Dataset items
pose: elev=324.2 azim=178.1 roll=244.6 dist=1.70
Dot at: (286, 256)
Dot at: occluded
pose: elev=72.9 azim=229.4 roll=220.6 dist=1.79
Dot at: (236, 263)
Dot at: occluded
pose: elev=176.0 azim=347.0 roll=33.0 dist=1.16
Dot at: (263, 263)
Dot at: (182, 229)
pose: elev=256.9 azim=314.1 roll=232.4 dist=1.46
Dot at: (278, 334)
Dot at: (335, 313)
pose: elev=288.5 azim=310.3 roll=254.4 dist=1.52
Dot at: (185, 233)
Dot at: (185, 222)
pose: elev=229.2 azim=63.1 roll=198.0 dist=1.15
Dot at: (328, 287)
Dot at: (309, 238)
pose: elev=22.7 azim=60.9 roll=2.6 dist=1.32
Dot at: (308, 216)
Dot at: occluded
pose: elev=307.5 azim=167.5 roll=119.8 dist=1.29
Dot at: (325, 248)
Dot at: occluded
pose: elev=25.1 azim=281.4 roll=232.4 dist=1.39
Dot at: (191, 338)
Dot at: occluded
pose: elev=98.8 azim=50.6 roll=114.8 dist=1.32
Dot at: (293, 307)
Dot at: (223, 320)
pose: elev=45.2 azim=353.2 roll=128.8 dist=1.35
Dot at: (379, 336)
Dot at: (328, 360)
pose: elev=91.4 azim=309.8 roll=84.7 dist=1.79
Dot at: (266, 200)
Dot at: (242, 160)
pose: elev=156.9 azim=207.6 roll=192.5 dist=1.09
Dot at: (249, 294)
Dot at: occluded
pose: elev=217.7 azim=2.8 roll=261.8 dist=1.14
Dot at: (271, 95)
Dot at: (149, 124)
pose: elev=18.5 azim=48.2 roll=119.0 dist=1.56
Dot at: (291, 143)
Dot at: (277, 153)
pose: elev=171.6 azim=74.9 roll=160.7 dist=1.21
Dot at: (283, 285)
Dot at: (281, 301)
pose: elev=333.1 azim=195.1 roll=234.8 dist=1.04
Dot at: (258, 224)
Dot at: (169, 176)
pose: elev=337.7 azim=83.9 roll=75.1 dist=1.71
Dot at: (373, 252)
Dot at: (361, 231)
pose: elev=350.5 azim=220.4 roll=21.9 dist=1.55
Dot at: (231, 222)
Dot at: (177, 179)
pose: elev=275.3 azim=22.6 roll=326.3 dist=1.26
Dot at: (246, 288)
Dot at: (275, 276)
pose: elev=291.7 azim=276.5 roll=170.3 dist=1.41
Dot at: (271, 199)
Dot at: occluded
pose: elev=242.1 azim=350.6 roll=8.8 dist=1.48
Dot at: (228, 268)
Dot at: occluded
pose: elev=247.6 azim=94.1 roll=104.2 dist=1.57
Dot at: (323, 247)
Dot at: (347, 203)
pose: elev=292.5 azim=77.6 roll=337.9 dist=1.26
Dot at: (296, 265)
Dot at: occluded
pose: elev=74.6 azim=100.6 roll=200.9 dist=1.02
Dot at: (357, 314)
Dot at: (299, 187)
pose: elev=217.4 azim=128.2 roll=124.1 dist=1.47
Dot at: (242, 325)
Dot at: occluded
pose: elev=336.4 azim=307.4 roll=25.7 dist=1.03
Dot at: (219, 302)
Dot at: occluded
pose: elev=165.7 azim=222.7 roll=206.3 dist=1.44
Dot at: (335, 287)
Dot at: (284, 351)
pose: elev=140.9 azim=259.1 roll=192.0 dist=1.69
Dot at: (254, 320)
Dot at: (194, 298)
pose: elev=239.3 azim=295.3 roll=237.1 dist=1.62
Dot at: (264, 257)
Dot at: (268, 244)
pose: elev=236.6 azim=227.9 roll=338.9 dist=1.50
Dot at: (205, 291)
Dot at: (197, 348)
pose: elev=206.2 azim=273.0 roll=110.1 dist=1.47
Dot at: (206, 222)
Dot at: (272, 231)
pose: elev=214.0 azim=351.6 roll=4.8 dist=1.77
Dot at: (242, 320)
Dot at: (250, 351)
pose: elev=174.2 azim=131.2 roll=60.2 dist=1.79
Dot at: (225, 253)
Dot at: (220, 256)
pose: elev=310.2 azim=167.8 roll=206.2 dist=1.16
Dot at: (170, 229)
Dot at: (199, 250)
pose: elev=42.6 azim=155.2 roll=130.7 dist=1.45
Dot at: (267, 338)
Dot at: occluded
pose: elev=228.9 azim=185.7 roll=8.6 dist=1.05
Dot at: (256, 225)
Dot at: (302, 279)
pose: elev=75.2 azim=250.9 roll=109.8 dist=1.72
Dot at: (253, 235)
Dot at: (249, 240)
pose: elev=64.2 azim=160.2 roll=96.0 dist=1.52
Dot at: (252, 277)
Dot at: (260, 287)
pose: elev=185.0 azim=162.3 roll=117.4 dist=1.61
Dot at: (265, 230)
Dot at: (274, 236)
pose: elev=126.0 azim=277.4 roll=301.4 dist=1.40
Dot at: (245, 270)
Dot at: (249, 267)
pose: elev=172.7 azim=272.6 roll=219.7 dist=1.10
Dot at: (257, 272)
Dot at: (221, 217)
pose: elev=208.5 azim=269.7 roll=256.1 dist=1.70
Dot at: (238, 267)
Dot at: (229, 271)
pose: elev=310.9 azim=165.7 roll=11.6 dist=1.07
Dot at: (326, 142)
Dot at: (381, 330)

PROBLEM DESCRIPTION: Reproduce every line of the material above verbatim, in the same order and with nothing changed.

IN RESPONSE:
pose: elev=324.2 azim=178.1 roll=244.6 dist=1.70
Dot at: (286, 256)
Dot at: occluded
pose: elev=72.9 azim=229.4 roll=220.6 dist=1.79
Dot at: (236, 263)
Dot at: occluded
pose: elev=176.0 azim=347.0 roll=33.0 dist=1.16
Dot at: (263, 263)
Dot at: (182, 229)
pose: elev=256.9 azim=314.1 roll=232.4 dist=1.46
Dot at: (278, 334)
Dot at: (335, 313)
pose: elev=288.5 azim=310.3 roll=254.4 dist=1.52
Dot at: (185, 233)
Dot at: (185, 222)
pose: elev=229.2 azim=63.1 roll=198.0 dist=1.15
Dot at: (328, 287)
Dot at: (309, 238)
pose: elev=22.7 azim=60.9 roll=2.6 dist=1.32
Dot at: (308, 216)
Dot at: occluded
pose: elev=307.5 azim=167.5 roll=119.8 dist=1.29
Dot at: (325, 248)
Dot at: occluded
pose: elev=25.1 azim=281.4 roll=232.4 dist=1.39
Dot at: (191, 338)
Dot at: occluded
pose: elev=98.8 azim=50.6 roll=114.8 dist=1.32
Dot at: (293, 307)
Dot at: (223, 320)
pose: elev=45.2 azim=353.2 roll=128.8 dist=1.35
Dot at: (379, 336)
Dot at: (328, 360)
pose: elev=91.4 azim=309.8 roll=84.7 dist=1.79
Dot at: (266, 200)
Dot at: (242, 160)
pose: elev=156.9 azim=207.6 roll=192.5 dist=1.09
Dot at: (249, 294)
Dot at: occluded
pose: elev=217.7 azim=2.8 roll=261.8 dist=1.14
Dot at: (271, 95)
Dot at: (149, 124)
pose: elev=18.5 azim=48.2 roll=119.0 dist=1.56
Dot at: (291, 143)
Dot at: (277, 153)
pose: elev=171.6 azim=74.9 roll=160.7 dist=1.21
Dot at: (283, 285)
Dot at: (281, 301)
pose: elev=333.1 azim=195.1 roll=234.8 dist=1.04
Dot at: (258, 224)
Dot at: (169, 176)
pose: elev=337.7 azim=83.9 roll=75.1 dist=1.71
Dot at: (373, 252)
Dot at: (361, 231)
pose: elev=350.5 azim=220.4 roll=21.9 dist=1.55
Dot at: (231, 222)
Dot at: (177, 179)
pose: elev=275.3 azim=22.6 roll=326.3 dist=1.26
Dot at: (246, 288)
Dot at: (275, 276)
pose: elev=291.7 azim=276.5 roll=170.3 dist=1.41
Dot at: (271, 199)
Dot at: occluded
pose: elev=242.1 azim=350.6 roll=8.8 dist=1.48
Dot at: (228, 268)
Dot at: occluded
pose: elev=247.6 azim=94.1 roll=104.2 dist=1.57
Dot at: (323, 247)
Dot at: (347, 203)
pose: elev=292.5 azim=77.6 roll=337.9 dist=1.26
Dot at: (296, 265)
Dot at: occluded
pose: elev=74.6 azim=100.6 roll=200.9 dist=1.02
Dot at: (357, 314)
Dot at: (299, 187)
pose: elev=217.4 azim=128.2 roll=124.1 dist=1.47
Dot at: (242, 325)
Dot at: occluded
pose: elev=336.4 azim=307.4 roll=25.7 dist=1.03
Dot at: (219, 302)
Dot at: occluded
pose: elev=165.7 azim=222.7 roll=206.3 dist=1.44
Dot at: (335, 287)
Dot at: (284, 351)
pose: elev=140.9 azim=259.1 roll=192.0 dist=1.69
Dot at: (254, 320)
Dot at: (194, 298)
pose: elev=239.3 azim=295.3 roll=237.1 dist=1.62
Dot at: (264, 257)
Dot at: (268, 244)
pose: elev=236.6 azim=227.9 roll=338.9 dist=1.50
Dot at: (205, 291)
Dot at: (197, 348)
pose: elev=206.2 azim=273.0 roll=110.1 dist=1.47
Dot at: (206, 222)
Dot at: (272, 231)
pose: elev=214.0 azim=351.6 roll=4.8 dist=1.77
Dot at: (242, 320)
Dot at: (250, 351)
pose: elev=174.2 azim=131.2 roll=60.2 dist=1.79
Dot at: (225, 253)
Dot at: (220, 256)
pose: elev=310.2 azim=167.8 roll=206.2 dist=1.16
Dot at: (170, 229)
Dot at: (199, 250)
pose: elev=42.6 azim=155.2 roll=130.7 dist=1.45
Dot at: (267, 338)
Dot at: occluded
pose: elev=228.9 azim=185.7 roll=8.6 dist=1.05
Dot at: (256, 225)
Dot at: (302, 279)
pose: elev=75.2 azim=250.9 roll=109.8 dist=1.72
Dot at: (253, 235)
Dot at: (249, 240)
pose: elev=64.2 azim=160.2 roll=96.0 dist=1.52
Dot at: (252, 277)
Dot at: (260, 287)
pose: elev=185.0 azim=162.3 roll=117.4 dist=1.61
Dot at: (265, 230)
Dot at: (274, 236)
pose: elev=126.0 azim=277.4 roll=301.4 dist=1.40
Dot at: (245, 270)
Dot at: (249, 267)
pose: elev=172.7 azim=272.6 roll=219.7 dist=1.10
Dot at: (257, 272)
Dot at: (221, 217)
pose: elev=208.5 azim=269.7 roll=256.1 dist=1.70
Dot at: (238, 267)
Dot at: (229, 271)
pose: elev=310.9 azim=165.7 roll=11.6 dist=1.07
Dot at: (326, 142)
Dot at: (381, 330)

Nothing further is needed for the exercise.